# חארות



## airelibre

Could you tell me the meaning of this word? I've seen it in derogatory situations, so sorry if the word is offensive!


----------



## arielipi

it means jerk(s),asshole and such.


----------



## GeriReshef

This word is the plural of חרא which is borrowed from Arabic (shit),
though it has roots in the Bible (חיריונים).


----------



## arbelyoni

GeriReshef said:


> This word is the plural of חרא which is borrowed from Arabic (shit),
> though it has roots in the Bible (חיריונים).


And also חריהם (Kings 18:27) and חראיהם (Isaiah 36:12), that are closer to the modern spelling.


----------



## airelibre

Thanks, from what I've seen the plural is always harOT even when masculine. Is that correct?


----------



## arbelyoni

airelibre said:


> Thanks, from what I've seen the plural is always harOT even when masculine. Is that correct?


Correct.


----------



## origumi

airelibre said:


> Thanks, from what I've seen the plural is always harOT even when masculine. Is that correct?


The plural is either -ot as feminine or -im as masculine.


----------



## airelibre

origumi said:


> The plural is either -ot as feminine or -im as masculine.



? I've seen גברים חארות etc. so are you just talking about plurals in general?


----------



## origumi

airelibre said:


> ? I've seen גברים חארות etc. so are you just talking about plurals in general?


It seems that -ot is the default, regardless of gender. -im is for masculine only.


----------



## airelibre

origumi said:


> It seems that -ot is the default, regardless of gender. -im is for masculine only.



What do you mean? I can't find anywhere the pluralisation as חארים or חאראים, (however you spell it). Does גברים חארות mean shitty people, or men, or both depending on context?

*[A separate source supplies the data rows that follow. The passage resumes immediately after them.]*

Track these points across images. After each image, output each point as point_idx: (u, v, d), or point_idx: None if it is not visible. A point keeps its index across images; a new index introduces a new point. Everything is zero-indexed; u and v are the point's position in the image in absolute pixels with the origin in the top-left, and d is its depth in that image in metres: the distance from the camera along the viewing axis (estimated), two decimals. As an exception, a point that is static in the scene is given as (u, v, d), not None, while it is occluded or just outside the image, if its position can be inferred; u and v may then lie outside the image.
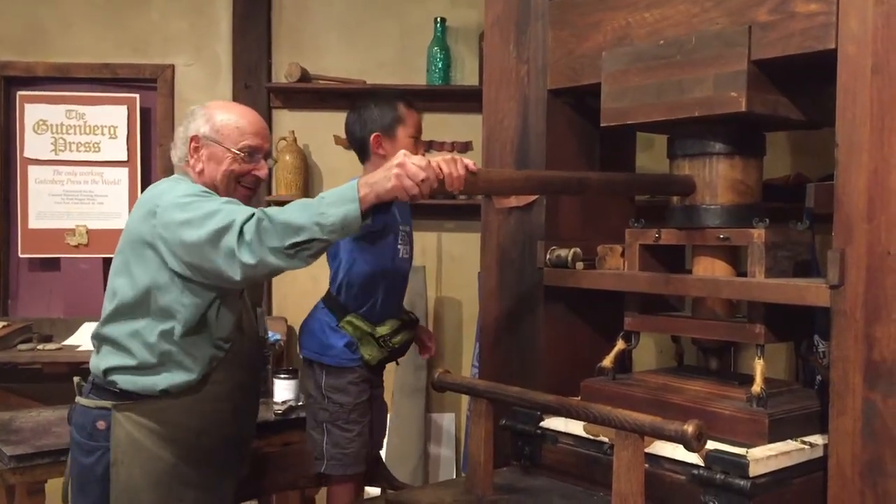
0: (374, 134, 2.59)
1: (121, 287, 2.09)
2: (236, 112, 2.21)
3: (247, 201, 2.16)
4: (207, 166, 2.16)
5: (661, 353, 3.89)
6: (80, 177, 4.41)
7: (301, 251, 1.83)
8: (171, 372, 2.07)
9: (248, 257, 1.85)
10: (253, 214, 1.87)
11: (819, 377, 2.34)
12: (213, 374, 2.10)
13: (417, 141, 2.64)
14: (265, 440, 2.92)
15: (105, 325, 2.12)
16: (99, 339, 2.14)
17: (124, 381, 2.08)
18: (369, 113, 2.62)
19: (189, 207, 1.97)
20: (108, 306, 2.13)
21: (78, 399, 2.17)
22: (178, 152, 2.21)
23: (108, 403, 2.08)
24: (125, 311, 2.08)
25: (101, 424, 2.08)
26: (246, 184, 2.20)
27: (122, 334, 2.08)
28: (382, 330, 2.53)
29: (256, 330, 2.28)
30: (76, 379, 2.24)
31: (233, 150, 2.15)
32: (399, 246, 2.57)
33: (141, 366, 2.07)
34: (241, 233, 1.85)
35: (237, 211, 1.91)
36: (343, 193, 1.81)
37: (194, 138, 2.16)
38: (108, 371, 2.09)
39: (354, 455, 2.45)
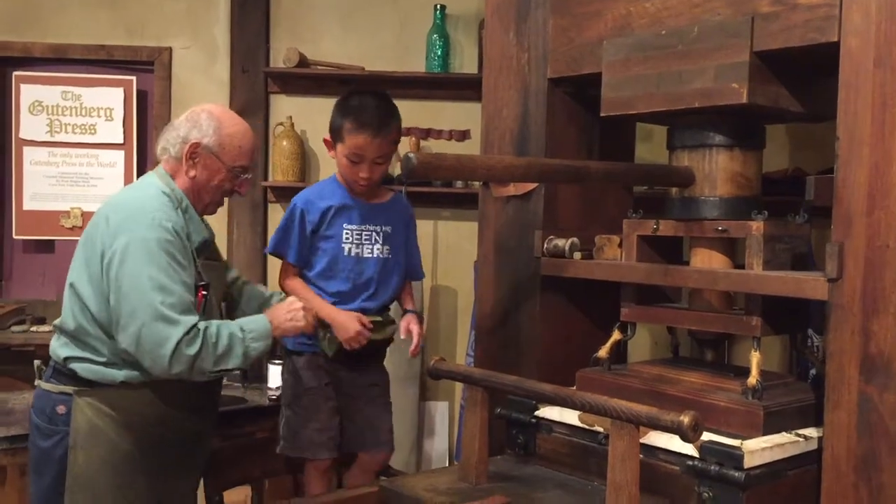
0: (326, 137, 2.51)
1: (81, 286, 2.14)
2: (240, 129, 2.29)
3: (216, 210, 2.35)
4: (200, 174, 2.23)
5: (655, 345, 3.89)
6: (75, 159, 4.38)
7: (220, 374, 2.14)
8: (130, 368, 2.12)
9: (177, 369, 2.04)
10: (195, 331, 2.04)
11: (813, 371, 2.35)
12: None
13: (359, 165, 2.38)
14: (258, 425, 2.93)
15: (66, 319, 2.15)
16: (59, 330, 2.18)
17: (83, 370, 2.13)
18: (335, 108, 2.48)
19: (146, 280, 2.04)
20: (69, 300, 2.16)
21: (38, 383, 2.22)
22: (170, 149, 2.24)
23: (69, 389, 2.13)
24: (86, 310, 2.12)
25: (61, 409, 2.13)
26: (227, 196, 2.33)
27: (83, 331, 2.12)
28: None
29: None
30: (37, 362, 2.30)
31: (229, 166, 2.24)
32: (353, 246, 2.41)
33: (100, 360, 2.12)
34: (177, 349, 2.02)
35: (181, 323, 2.03)
36: (261, 330, 2.16)
37: (195, 144, 2.20)
38: (67, 359, 2.14)
39: (307, 440, 2.39)
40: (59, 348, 2.16)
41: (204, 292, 2.17)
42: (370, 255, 2.43)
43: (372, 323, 2.38)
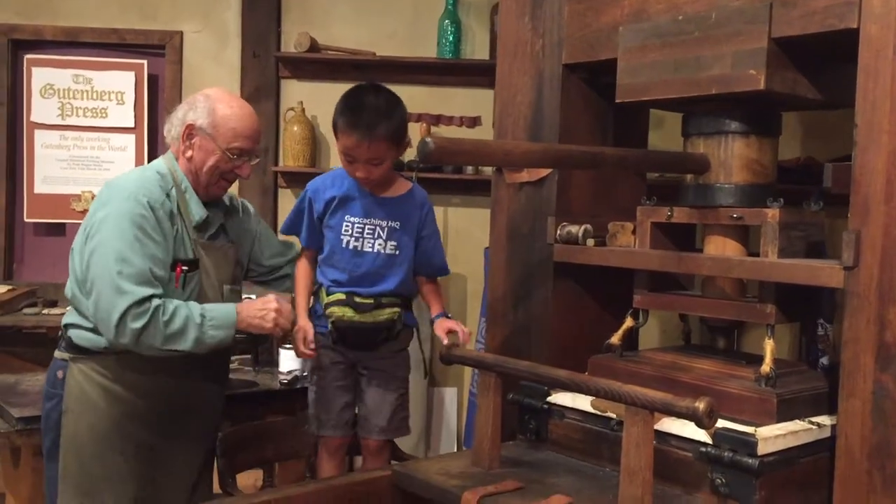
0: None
1: (75, 254, 2.23)
2: (236, 111, 2.29)
3: (222, 193, 2.37)
4: (197, 155, 2.27)
5: (664, 333, 3.89)
6: (86, 142, 4.40)
7: (172, 353, 2.13)
8: None
9: (122, 340, 2.08)
10: (147, 305, 2.07)
11: (822, 359, 2.35)
12: None
13: (354, 164, 2.25)
14: (269, 409, 2.94)
15: (71, 286, 2.25)
16: (69, 297, 2.28)
17: (77, 336, 2.24)
18: (339, 101, 2.35)
19: (110, 251, 2.11)
20: (70, 268, 2.26)
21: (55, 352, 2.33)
22: (172, 132, 2.32)
23: (66, 355, 2.25)
24: (75, 277, 2.23)
25: (59, 374, 2.26)
26: (228, 178, 2.32)
27: (75, 298, 2.23)
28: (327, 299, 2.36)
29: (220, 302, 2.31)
30: (60, 333, 2.36)
31: (223, 148, 2.25)
32: (352, 238, 2.31)
33: (87, 326, 2.21)
34: (122, 320, 2.06)
35: (130, 294, 2.07)
36: (225, 319, 2.17)
37: (190, 126, 2.26)
38: (67, 326, 2.26)
39: (315, 417, 2.39)
40: (65, 316, 2.29)
41: (184, 268, 2.21)
42: (370, 250, 2.31)
43: (361, 305, 2.30)
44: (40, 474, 2.40)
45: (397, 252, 2.32)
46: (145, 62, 4.42)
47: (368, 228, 2.30)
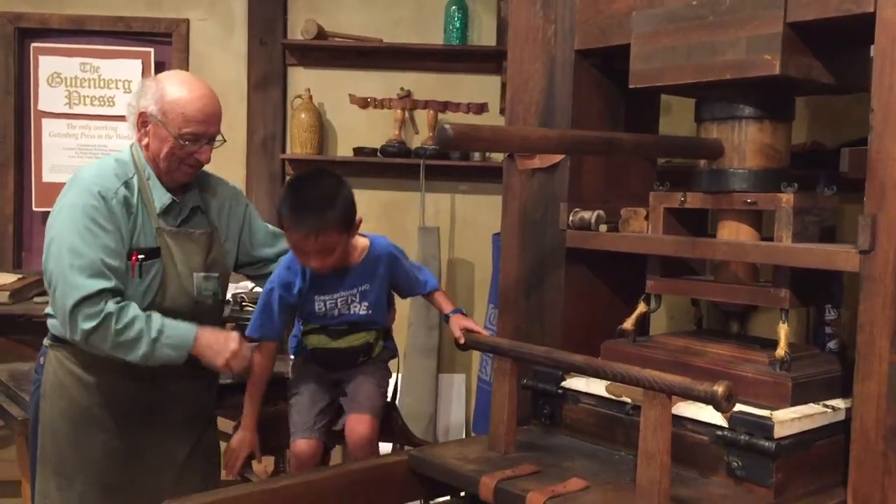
0: None
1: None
2: (185, 94, 2.19)
3: (190, 178, 2.29)
4: (152, 143, 2.22)
5: (672, 319, 3.89)
6: (94, 131, 4.40)
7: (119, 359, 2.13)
8: None
9: (74, 336, 2.10)
10: (102, 307, 2.07)
11: (830, 343, 2.36)
12: None
13: (306, 256, 2.14)
14: (281, 395, 2.95)
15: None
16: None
17: (52, 325, 2.29)
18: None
19: (63, 244, 2.11)
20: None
21: None
22: (129, 120, 2.27)
23: (48, 342, 2.32)
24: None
25: (42, 360, 2.33)
26: (188, 163, 2.25)
27: (47, 288, 2.23)
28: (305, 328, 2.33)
29: (189, 293, 2.29)
30: None
31: (175, 135, 2.18)
32: (328, 310, 2.25)
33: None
34: (73, 317, 2.07)
35: (82, 287, 2.06)
36: (181, 341, 2.15)
37: (143, 113, 2.21)
38: (47, 315, 2.30)
39: (291, 424, 2.33)
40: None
41: (140, 256, 2.19)
42: (346, 313, 2.26)
43: (335, 331, 2.26)
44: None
45: (370, 311, 2.27)
46: (152, 50, 4.41)
47: (341, 300, 2.24)
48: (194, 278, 2.30)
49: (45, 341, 2.33)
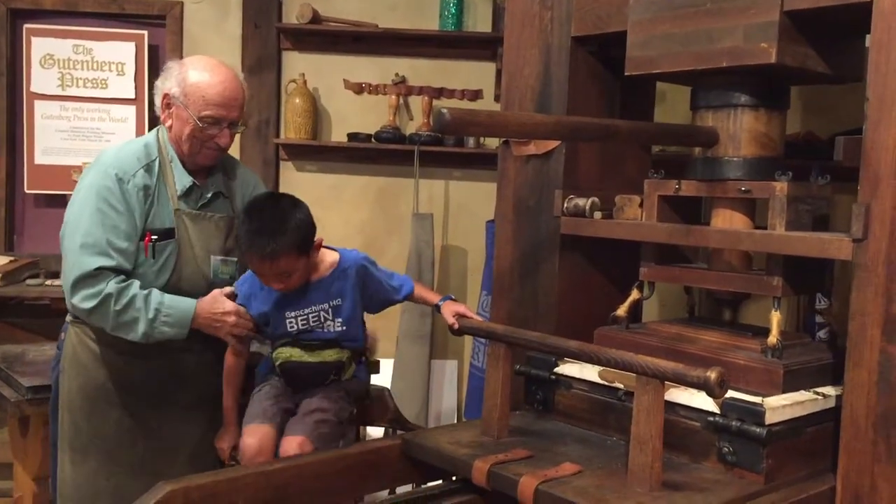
0: None
1: None
2: (207, 77, 2.24)
3: (213, 161, 2.32)
4: (175, 124, 2.27)
5: (664, 307, 3.90)
6: (87, 113, 4.38)
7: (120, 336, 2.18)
8: None
9: (77, 313, 2.19)
10: (102, 287, 2.11)
11: (820, 332, 2.37)
12: None
13: (265, 278, 2.15)
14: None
15: None
16: None
17: None
18: None
19: (74, 222, 2.19)
20: None
21: None
22: (156, 102, 2.32)
23: (69, 318, 2.35)
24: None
25: (62, 335, 2.37)
26: (209, 147, 2.28)
27: None
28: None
29: (206, 275, 2.31)
30: None
31: (195, 116, 2.22)
32: (300, 325, 2.21)
33: None
34: (74, 293, 2.13)
35: (84, 265, 2.12)
36: (180, 317, 2.18)
37: (166, 95, 2.27)
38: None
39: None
40: None
41: (154, 237, 2.22)
42: (320, 330, 2.22)
43: (308, 345, 2.21)
44: (49, 444, 2.42)
45: (344, 328, 2.23)
46: (146, 33, 4.39)
47: (313, 316, 2.21)
48: (211, 261, 2.33)
49: (67, 317, 2.36)
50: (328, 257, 2.25)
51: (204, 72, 2.25)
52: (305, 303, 2.21)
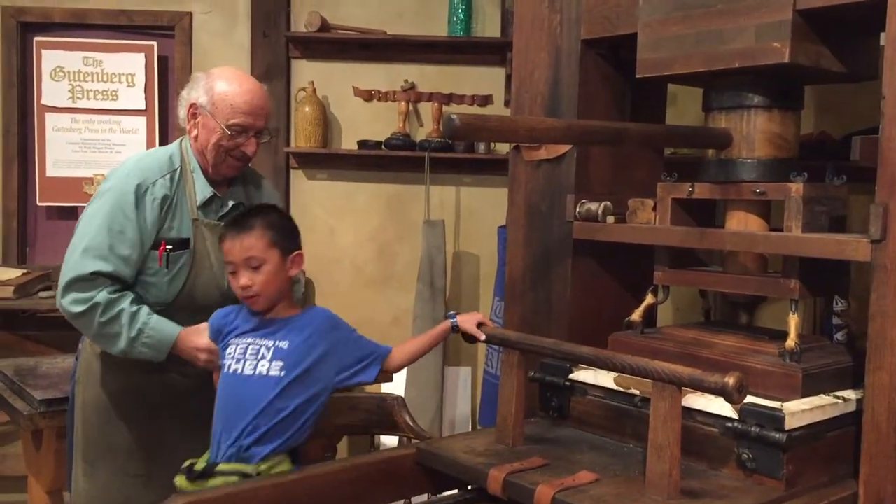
0: None
1: None
2: (235, 87, 2.26)
3: (237, 172, 2.33)
4: (201, 133, 2.28)
5: (677, 311, 3.88)
6: (97, 125, 4.38)
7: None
8: None
9: (65, 314, 2.17)
10: (92, 295, 2.12)
11: (838, 335, 2.34)
12: None
13: (233, 276, 2.07)
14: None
15: None
16: None
17: None
18: None
19: (83, 227, 2.20)
20: None
21: None
22: (181, 113, 2.34)
23: None
24: None
25: (80, 346, 2.39)
26: (235, 156, 2.29)
27: None
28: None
29: (220, 286, 2.29)
30: None
31: (223, 125, 2.23)
32: (233, 361, 2.05)
33: None
34: (65, 295, 2.14)
35: (77, 268, 2.13)
36: (161, 341, 2.16)
37: (193, 104, 2.28)
38: None
39: None
40: None
41: (169, 247, 2.23)
42: (251, 373, 2.00)
43: (202, 474, 1.94)
44: (62, 457, 2.42)
45: (283, 373, 2.01)
46: (155, 44, 4.39)
47: (252, 348, 2.05)
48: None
49: None
50: (300, 303, 2.24)
51: (232, 81, 2.27)
52: (254, 329, 2.08)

Out of interest, if you were to say What a shit! Would if be eze hara for a man and ezo hara for a woman?


----------



## arielipi

i already answered your first question airelibre.
as for the what a shit - always eze hara.


----------



## airelibre

arielipi said:


> i already answered your first question airelibre.
> as for the what a shit - always eze hara.



Ok, just that what Origumi wrote confused me slightly.


----------



## origumi

airelibre said:


> I can't find anywhere the pluralisation as חארים or חאראים
> ...
> Ok, just that what Origumi wrote confused me slightly.


Try חראים.


----------



## airelibre

origumi said:


> Try חראים.



Ok, I see now. However, I don't see any גברים חראים. Does this exist? Does גברים חארות mean shitty people, men or both?


----------



## arielipi

that was also answered! only harot/


----------



## origumi

airelibre said:


> Ok, I see now. However, I don't see any גברים חראים. Does this exist? Does גברים חארות mean shitty people, men or both?


From a comment in a certain site: גברים טובים נופלים על נשים חארות ונשים טובות נופלות על גברים חראים.

This tells you several things:
1. נשים and גברים mean men and women, neither means people
2. חראים is an alternate form to חארות, less common yet common enough
3. The spelling is inconsistent in regard to the א position

As mentioned above by GeriReshef and arbelyoni, חרא (or חרה?) is a good Biblical word. However, it was superseded by the "cleaner" word צואה when reading the Bible and therefore forgotten. Modern Hebrew חרא is borrowed from Arabic. It poses a difficulty in the plural form and also an ambiguity if spelled חרות. Therefore different people say and spell the plural form differently.


----------